The debate over where to locate the university continued and as lawyers argued, the students had no choice but to remain in makeshift buildings. Their dissatisfaction with “having to work in ‘cowsheds’…reached a comic note in 1929 when they took a cow up to the second floor of the Old Law Courts Building and tied it to the door of the University Library” (Source: From Rural Parkland to Urban Centre: One Hundred Years of Growth at the University of Manitoba, 1877-1977, p. 8).
Also in 1922, the Avenue of Elms along Chancellor Matheson Road was planted as a living memorial to commemorate members of the Agricultural College who lost their lives for their country in World War I. The memorial was eventually extended to include students and staff who lost their lives in World War II and the Korean War.
Resolution and a New Beginning, 1930 - 1950
The 1930s were an important decade for new building construction at the Fort Garry campus, as the Arts (Tier) and Science (Buller) buildings were constructed as unemployment relief projects during the Depression years.
With the outbreak of World War II, Taché Hall (the University’s main residence) was converted into a navigation school. The Canadian Army constructed a series of temporary huts in the southern corner of the campus along with a drill hall and indoor rifle range. In 1945, the use of Taché Hall was restored to the University, and the temporary buildings were converted into classrooms and labs to address the influx of war veterans returning as students. Temporary housing was constructed for returning veterans, although it was destroyed in the flood of 1950.
Growth and Modernism, 1951 - 1970
The 1950s was a period of renewed growth, aided by a growing economy and the relocation of the major college divisions to the Fort Garry campus. To accommodate the relocation of undergraduate students from the downtown location, numerous new services and buildings were developed, notably the Elizabeth Dafoe Library, the Agricultural Research building, and further expansion of the Engineering building. The new development of this period also began to expand out from the traditional central core of the campus. Increased building construction in the 1960s generally conformed to the existing pedestrian orientation of the campus. The Pan-American Games of 1967 also spurred new development, particularly the construction of University Stadium, an athletic field, and new athletic facilities. Campus planning during this era called for a compact clustering of central campus buildings, with vehicular traffic restricted to the periphery.
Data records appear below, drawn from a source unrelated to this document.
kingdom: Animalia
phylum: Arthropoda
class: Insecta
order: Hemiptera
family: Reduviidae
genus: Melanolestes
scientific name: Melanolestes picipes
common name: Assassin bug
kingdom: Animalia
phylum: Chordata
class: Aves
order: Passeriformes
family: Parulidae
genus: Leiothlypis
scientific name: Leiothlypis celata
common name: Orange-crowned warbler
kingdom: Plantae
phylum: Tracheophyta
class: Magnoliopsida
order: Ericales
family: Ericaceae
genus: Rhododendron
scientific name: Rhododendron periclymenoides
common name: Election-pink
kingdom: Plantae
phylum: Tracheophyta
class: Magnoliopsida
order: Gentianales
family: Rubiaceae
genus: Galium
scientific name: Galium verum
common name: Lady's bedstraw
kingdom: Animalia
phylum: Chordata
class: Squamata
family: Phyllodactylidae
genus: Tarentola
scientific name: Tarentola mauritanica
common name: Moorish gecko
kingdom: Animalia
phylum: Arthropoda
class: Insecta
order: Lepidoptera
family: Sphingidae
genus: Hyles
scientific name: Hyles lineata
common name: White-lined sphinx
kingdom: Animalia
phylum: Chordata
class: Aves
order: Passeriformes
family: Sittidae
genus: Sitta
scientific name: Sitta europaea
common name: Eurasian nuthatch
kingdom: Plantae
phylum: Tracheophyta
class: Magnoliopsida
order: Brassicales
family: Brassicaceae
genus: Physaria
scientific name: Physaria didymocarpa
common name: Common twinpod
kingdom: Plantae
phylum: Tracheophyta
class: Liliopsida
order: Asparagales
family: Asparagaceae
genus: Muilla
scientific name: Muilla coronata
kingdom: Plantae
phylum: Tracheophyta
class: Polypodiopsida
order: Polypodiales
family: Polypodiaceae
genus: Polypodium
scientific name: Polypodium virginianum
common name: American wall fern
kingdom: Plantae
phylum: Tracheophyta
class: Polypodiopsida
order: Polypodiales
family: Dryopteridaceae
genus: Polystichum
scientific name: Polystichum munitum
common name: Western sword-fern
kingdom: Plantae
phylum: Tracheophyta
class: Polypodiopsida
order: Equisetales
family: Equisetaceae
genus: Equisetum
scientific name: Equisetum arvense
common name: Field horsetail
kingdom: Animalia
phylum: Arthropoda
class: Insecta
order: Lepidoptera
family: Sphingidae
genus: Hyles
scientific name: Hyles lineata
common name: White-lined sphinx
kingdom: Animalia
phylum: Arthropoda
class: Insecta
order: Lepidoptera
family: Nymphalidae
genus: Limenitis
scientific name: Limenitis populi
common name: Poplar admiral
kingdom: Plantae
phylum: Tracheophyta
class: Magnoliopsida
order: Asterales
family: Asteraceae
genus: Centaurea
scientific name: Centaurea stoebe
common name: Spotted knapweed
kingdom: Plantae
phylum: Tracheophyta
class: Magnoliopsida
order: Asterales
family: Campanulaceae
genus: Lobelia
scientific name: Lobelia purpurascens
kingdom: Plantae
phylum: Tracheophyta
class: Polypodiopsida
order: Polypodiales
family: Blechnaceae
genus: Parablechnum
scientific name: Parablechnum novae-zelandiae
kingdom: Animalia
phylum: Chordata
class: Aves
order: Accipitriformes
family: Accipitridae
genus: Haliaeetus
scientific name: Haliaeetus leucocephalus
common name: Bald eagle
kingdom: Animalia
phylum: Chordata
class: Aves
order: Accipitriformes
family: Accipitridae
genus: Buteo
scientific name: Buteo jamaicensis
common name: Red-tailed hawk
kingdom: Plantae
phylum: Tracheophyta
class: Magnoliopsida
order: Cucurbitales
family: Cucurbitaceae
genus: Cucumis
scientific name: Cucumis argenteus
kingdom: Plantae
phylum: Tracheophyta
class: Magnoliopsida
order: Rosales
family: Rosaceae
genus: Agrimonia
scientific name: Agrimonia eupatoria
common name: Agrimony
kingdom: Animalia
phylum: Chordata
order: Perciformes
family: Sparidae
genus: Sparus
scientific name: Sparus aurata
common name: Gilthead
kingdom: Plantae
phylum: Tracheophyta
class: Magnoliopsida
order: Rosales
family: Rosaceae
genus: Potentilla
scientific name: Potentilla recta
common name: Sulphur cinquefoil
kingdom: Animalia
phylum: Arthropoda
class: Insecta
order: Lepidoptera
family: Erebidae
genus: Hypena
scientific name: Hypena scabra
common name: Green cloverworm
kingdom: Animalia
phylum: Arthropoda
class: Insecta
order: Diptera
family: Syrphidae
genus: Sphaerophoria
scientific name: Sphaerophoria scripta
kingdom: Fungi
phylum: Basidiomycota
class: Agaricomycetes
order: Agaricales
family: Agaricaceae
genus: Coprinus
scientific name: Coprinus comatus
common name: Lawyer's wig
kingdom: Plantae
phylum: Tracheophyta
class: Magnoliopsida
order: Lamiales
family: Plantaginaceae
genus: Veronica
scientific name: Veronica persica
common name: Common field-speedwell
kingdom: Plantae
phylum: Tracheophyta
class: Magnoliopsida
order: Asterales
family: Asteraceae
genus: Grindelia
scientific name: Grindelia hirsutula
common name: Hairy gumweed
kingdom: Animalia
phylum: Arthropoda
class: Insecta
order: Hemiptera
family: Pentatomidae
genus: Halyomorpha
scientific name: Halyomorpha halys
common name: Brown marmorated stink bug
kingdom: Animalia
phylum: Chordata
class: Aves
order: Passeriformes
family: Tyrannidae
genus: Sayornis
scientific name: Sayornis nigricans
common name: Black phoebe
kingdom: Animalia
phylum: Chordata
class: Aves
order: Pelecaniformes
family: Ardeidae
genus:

In the 1970s, the compact nature of the campus was transformed to accommodate student and faculty service demands. The result was a more sprawling and spread out campus. Funding diminished in the early 1980s, resulting in a period of reduced construction, although the Max Bell Centre was built in 1981. Economic constraints continued into the mid-1990s, punctuated by the development of the Investors Group Athletic Centre in 1998, built to accommodate the Pan-American Games of 1999.
The Contemporary Context, 2000 - 2012
Within approximately the last decade the University has seen a new period of growth and change with several new projects underway: a new sports stadium – Investors Group Field – is currently under construction and will hold over 33,500 people. ARTlab is a new building housing the University’s School of Art, and is adjacent to Taché Hall, which is being renovated and expanded to provide a new and centralized location for the Faculty of Music (including a large new auditorium). With the re-opening of the Campus Planning Office in 2011, there is also a renewed focus on the spatial quality and planning of the campus.